- DATA EXCERPTS -
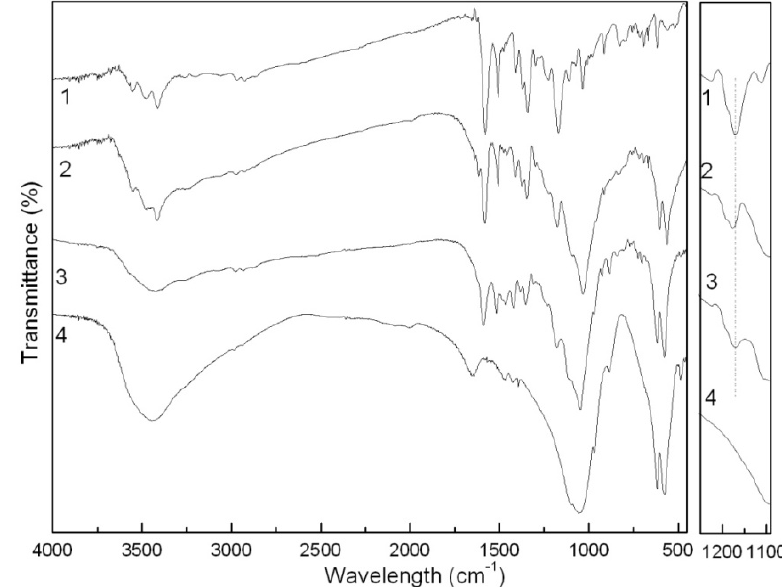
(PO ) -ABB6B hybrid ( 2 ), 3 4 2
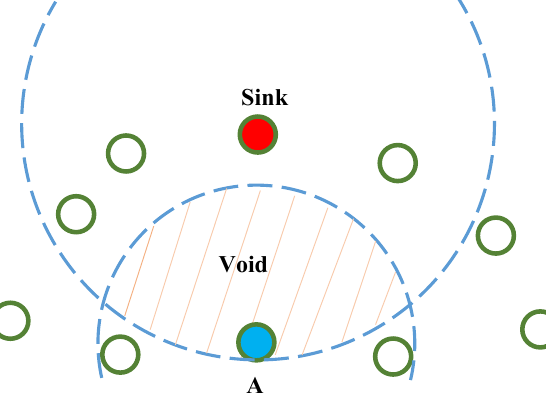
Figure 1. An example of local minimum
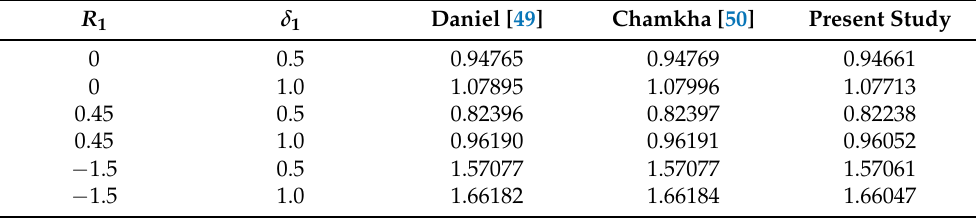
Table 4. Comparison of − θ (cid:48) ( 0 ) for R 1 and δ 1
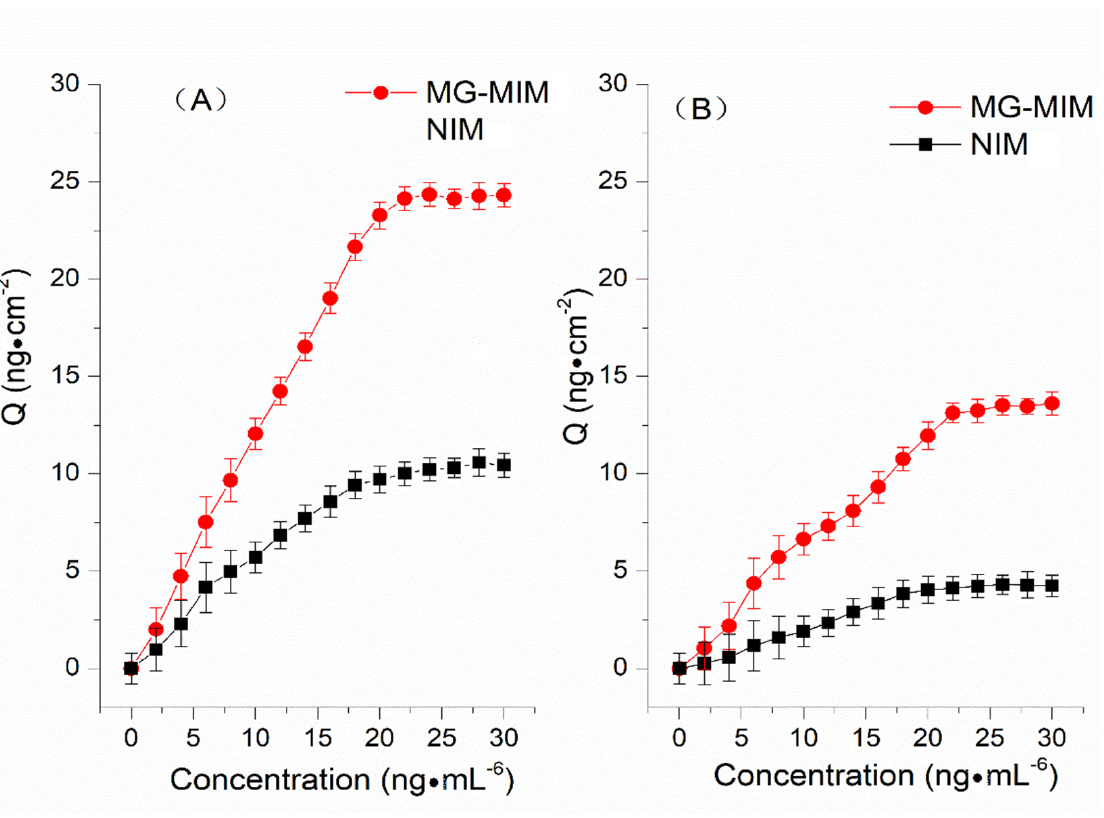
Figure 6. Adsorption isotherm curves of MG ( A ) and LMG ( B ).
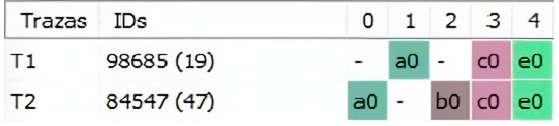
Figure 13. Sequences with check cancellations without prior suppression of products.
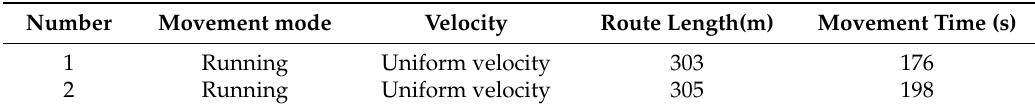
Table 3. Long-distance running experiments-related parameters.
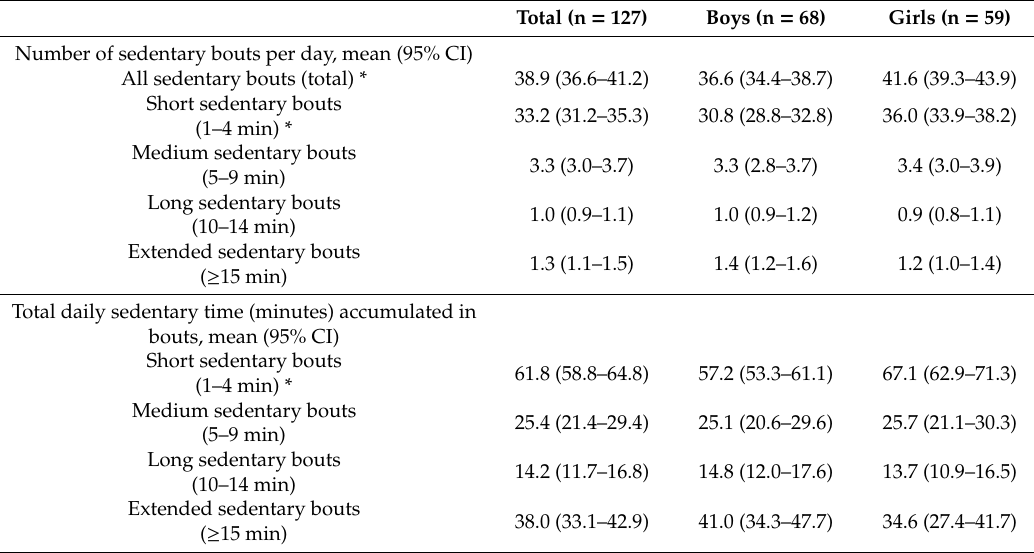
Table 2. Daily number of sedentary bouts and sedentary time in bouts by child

...

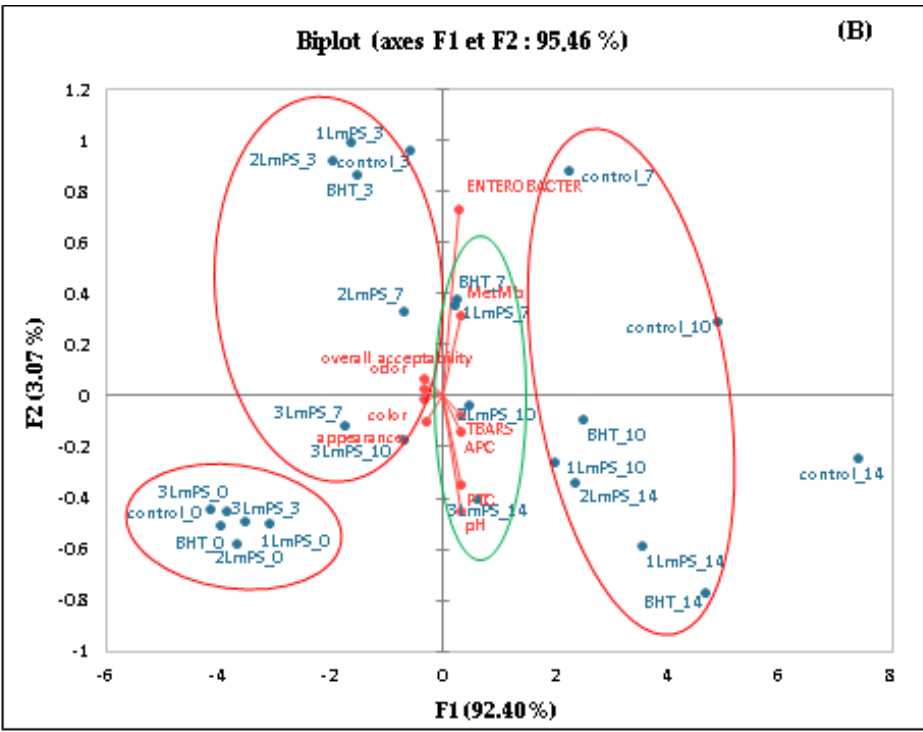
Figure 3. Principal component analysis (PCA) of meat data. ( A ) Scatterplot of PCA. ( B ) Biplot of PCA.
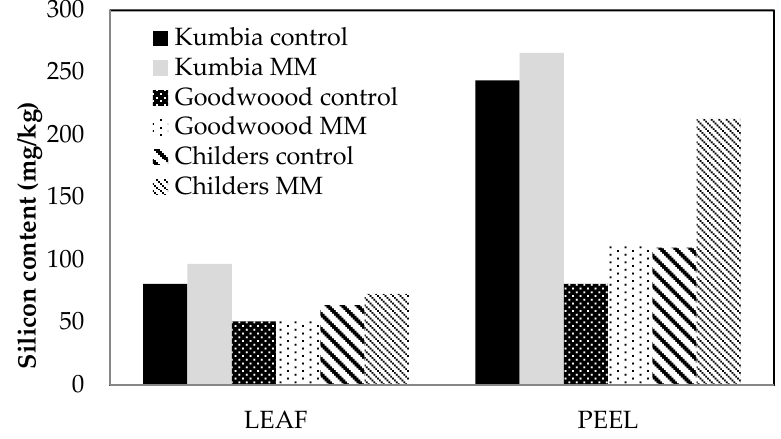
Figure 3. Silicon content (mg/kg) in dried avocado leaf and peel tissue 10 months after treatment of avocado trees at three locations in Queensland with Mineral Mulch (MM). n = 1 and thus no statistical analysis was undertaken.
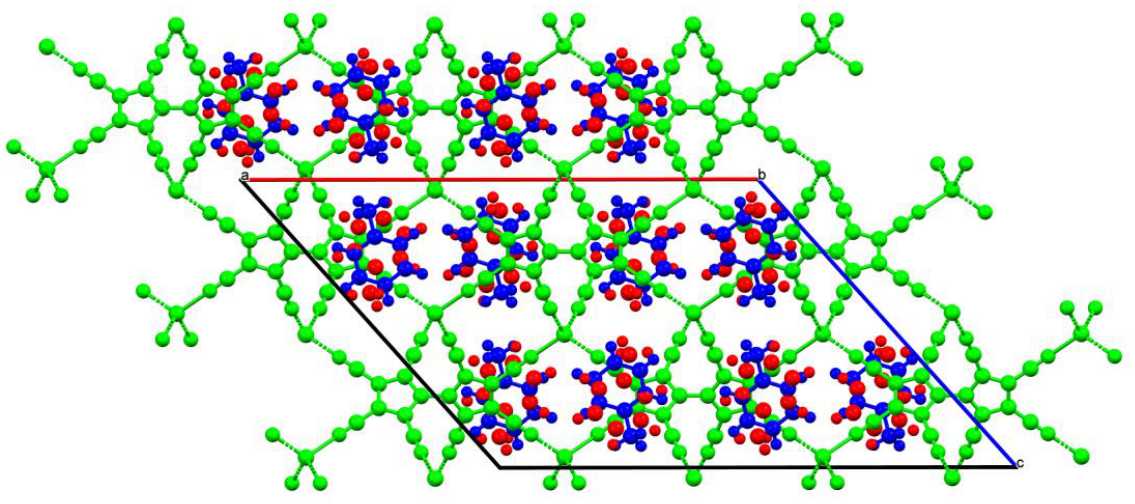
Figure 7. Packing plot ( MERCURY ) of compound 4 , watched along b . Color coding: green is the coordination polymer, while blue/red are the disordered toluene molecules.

- WHAT TO WORK ON -
Please copy each line from the material above in which the string "analysis" appears.

- WORKED SOLUTION -
Figure 3. Principal component analysis (PCA) of meat data. ( A ) Scatterplot of PCA. ( B ) Biplot of PCA.
Figure 3. Silicon content (mg/kg) in dried avocado leaf and peel tissue 10 months after treatment of avocado trees at three locations in Queensland with Mineral Mulch (MM). n = 1 and thus no statistical analysis was undertaken.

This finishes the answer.